Request:
How many lines in the entries below contain the string "storm"? Reply with the number alone.

Source information:
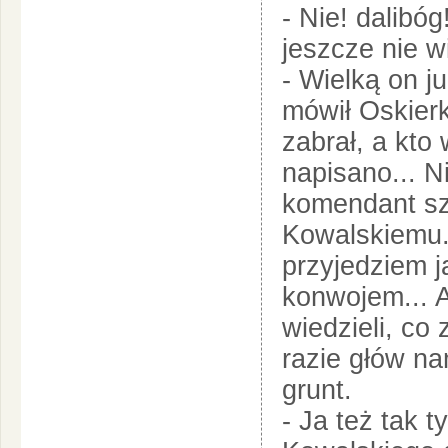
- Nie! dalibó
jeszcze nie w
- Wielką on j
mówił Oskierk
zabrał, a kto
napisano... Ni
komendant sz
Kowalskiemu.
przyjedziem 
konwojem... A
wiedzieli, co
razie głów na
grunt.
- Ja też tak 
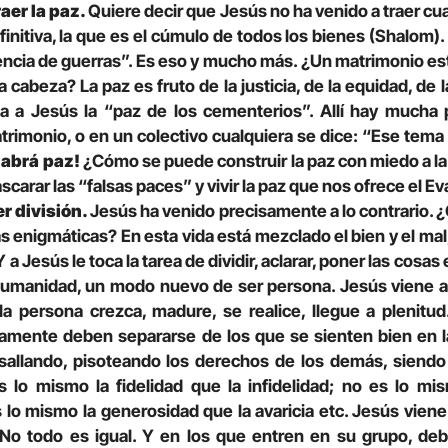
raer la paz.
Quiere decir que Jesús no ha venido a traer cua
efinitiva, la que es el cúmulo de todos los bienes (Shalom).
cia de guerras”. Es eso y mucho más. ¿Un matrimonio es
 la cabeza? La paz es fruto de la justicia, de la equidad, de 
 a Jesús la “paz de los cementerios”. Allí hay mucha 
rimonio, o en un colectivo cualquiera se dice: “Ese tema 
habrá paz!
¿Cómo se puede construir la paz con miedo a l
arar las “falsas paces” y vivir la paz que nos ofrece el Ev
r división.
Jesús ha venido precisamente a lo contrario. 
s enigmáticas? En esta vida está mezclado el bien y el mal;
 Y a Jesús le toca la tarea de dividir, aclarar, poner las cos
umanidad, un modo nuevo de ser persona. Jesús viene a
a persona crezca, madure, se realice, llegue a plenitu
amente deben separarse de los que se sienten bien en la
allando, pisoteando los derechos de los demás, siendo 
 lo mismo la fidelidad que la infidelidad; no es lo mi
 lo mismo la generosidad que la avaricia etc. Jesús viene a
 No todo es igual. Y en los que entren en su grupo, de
---
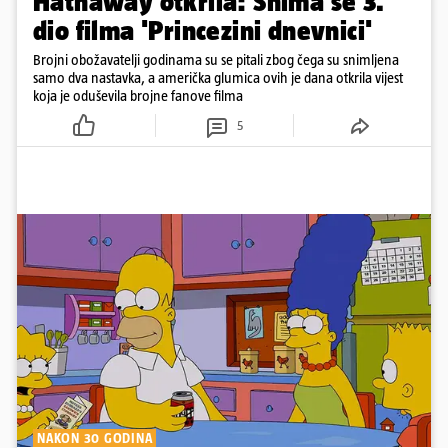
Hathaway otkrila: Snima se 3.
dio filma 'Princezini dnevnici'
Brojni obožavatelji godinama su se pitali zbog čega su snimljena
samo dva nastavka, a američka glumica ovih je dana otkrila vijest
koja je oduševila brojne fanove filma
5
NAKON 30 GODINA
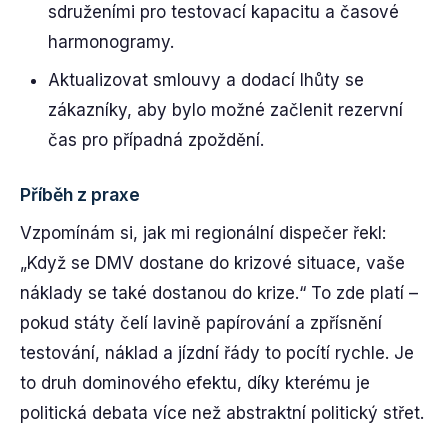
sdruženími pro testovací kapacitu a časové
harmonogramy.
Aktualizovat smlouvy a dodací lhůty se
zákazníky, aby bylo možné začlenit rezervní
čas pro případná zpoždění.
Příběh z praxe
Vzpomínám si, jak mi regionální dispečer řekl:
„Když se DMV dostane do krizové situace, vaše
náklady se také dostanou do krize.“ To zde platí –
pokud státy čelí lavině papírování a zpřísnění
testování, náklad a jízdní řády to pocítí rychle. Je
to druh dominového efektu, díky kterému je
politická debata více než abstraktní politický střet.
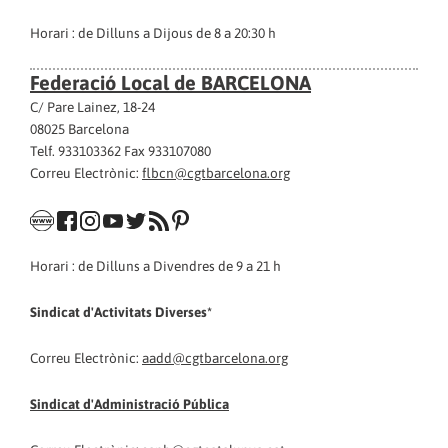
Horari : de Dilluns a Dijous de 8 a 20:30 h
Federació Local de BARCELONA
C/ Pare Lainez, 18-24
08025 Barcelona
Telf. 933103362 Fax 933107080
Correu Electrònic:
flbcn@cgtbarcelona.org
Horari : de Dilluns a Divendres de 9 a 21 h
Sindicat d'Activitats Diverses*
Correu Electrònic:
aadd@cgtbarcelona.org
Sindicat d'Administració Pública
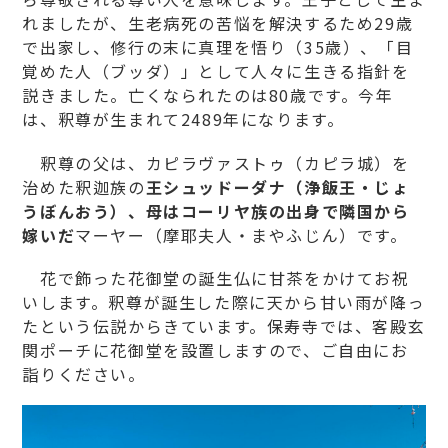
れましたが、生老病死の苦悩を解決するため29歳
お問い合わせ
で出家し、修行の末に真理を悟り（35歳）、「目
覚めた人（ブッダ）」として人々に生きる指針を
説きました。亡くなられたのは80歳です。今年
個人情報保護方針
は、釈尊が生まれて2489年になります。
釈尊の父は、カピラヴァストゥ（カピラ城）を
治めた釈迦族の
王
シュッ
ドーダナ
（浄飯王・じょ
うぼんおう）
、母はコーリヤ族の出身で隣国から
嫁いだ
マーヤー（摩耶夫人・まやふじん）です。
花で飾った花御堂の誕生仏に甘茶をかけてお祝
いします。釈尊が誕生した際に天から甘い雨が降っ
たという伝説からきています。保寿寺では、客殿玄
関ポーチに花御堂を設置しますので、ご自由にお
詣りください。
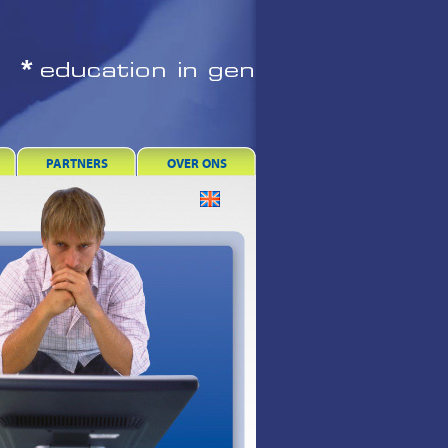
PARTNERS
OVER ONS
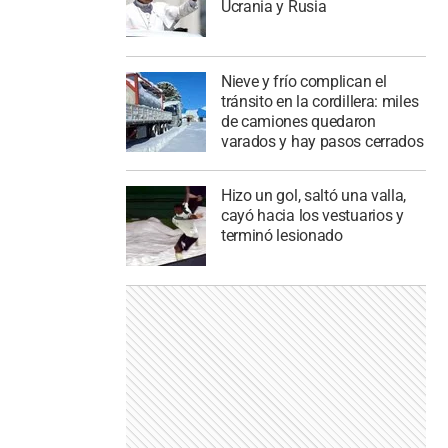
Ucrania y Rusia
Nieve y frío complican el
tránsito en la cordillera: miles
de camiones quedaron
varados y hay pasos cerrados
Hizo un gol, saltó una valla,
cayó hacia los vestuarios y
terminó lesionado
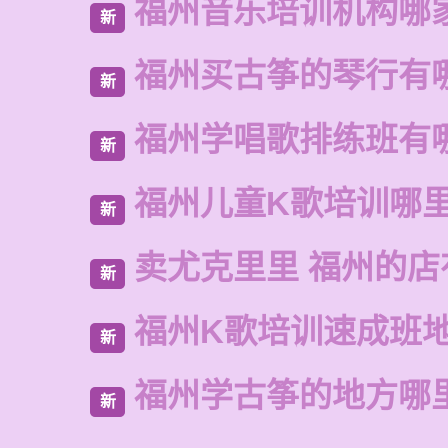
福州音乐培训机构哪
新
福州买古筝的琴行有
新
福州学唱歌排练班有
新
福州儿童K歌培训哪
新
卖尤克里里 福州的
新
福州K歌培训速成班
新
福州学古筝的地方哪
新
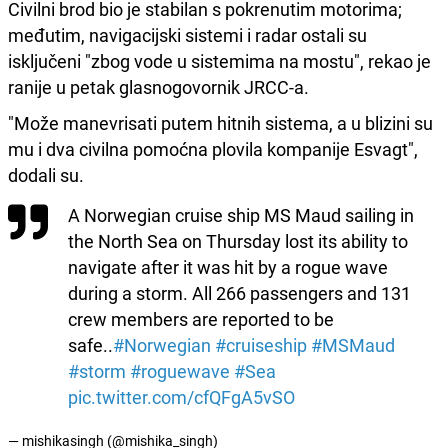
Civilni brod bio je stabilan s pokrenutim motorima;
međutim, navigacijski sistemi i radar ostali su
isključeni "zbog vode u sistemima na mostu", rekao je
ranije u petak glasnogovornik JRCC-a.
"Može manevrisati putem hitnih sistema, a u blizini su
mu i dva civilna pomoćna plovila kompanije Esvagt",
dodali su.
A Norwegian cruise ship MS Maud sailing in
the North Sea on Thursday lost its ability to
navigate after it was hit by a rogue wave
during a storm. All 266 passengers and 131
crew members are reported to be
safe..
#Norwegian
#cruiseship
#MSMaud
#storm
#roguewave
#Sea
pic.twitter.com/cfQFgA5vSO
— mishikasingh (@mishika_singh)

Solved exercise:
2